What I would do differently
I would verify the data before generating any copy. I did it the other way around and ended up revising a few things once I had already built prompts on top of them. Locking the facts first would have saved time.
I would also simplify my Venngage prompts from the start, instead of editing them mid-design. The more specific and minimal the instruction, the better the output. Long prompts with multiple conditions tend to get partially applied.
What this means for marketers sitting on unused content
Most marketing teams produce long-form content that gets one moment of attention and then sits untouched. A report goes live, gets shared in the newsletter, maybe picked up by a few people on LinkedIn, and then disappears into a shared drive. The research, the expert quotes, the data that took weeks to collect, none of it gets used again.
The workflow I documented here is not a magic fix and I am not going to pretend it is. You still have to make editorial decisions, check your facts and edit your copy. AI does not remove the thinking. What it does is remove the friction that usually stops the thinking from becoming anything.

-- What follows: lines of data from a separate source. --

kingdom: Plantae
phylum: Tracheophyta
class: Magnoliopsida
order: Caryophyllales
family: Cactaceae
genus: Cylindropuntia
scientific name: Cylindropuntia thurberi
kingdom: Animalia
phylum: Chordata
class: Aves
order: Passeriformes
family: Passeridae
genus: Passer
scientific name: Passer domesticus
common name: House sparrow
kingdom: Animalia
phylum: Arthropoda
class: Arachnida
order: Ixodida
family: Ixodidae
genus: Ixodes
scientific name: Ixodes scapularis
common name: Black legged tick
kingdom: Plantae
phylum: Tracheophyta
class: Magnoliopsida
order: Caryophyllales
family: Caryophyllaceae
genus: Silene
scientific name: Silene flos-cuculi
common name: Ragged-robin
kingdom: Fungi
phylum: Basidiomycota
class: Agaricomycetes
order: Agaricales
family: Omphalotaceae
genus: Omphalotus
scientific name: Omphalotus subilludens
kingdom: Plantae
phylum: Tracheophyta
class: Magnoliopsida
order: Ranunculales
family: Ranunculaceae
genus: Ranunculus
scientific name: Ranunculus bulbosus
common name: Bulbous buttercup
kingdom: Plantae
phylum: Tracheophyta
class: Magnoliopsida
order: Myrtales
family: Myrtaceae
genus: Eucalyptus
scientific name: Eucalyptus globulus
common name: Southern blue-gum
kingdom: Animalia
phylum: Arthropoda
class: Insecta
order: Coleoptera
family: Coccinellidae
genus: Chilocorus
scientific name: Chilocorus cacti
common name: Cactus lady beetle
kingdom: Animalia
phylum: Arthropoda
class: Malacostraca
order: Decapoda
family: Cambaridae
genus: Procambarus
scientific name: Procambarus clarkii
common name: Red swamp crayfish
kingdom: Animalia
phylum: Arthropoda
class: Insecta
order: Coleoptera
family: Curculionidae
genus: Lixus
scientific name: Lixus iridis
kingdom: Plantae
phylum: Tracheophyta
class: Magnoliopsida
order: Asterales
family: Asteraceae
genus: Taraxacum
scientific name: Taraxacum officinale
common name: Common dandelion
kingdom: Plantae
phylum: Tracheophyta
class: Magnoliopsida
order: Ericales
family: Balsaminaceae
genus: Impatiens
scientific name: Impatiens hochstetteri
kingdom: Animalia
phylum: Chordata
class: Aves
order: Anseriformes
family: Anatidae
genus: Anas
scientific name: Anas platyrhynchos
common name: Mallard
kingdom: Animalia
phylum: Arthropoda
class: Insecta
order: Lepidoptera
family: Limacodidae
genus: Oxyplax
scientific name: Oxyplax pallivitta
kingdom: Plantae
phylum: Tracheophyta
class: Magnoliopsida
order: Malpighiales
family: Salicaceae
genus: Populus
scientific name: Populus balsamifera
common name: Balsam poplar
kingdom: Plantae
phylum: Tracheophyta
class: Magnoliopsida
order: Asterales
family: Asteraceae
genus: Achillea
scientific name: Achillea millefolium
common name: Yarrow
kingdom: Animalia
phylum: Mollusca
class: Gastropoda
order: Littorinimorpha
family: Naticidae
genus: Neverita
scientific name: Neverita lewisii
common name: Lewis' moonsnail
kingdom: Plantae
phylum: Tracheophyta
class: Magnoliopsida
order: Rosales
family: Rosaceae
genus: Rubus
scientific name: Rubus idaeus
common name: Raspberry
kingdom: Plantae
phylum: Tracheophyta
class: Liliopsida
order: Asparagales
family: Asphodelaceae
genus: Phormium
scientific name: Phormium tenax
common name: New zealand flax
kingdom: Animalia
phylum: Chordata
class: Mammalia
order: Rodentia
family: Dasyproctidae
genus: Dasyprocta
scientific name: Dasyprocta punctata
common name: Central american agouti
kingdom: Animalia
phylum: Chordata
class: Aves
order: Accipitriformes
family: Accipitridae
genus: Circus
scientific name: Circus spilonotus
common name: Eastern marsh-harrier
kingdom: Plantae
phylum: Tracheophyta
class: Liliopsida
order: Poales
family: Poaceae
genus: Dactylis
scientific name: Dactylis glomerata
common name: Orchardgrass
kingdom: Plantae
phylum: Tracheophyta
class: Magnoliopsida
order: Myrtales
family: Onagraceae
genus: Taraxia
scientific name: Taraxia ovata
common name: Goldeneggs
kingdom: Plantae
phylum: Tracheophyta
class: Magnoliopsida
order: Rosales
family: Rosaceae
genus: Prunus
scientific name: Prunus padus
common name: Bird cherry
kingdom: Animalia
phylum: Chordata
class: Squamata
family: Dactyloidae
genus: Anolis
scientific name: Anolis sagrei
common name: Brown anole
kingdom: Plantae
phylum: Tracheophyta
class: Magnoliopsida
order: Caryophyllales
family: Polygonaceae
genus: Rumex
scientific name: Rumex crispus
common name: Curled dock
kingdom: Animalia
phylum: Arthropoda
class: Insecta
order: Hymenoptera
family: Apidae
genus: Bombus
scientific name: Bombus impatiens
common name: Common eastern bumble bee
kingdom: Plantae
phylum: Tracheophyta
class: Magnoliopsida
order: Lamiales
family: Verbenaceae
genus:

The blank page problem goes away. The brief writes itself. The design gets you to something usable in under 20 minutes. For a content team that is already stretched, those are not small things.
If you have a report, a research piece or a long guide sitting unused right now, this is a practical way to get more from what you already have. You do not need a designer, a dedicated copywriter, or a full day blocked out.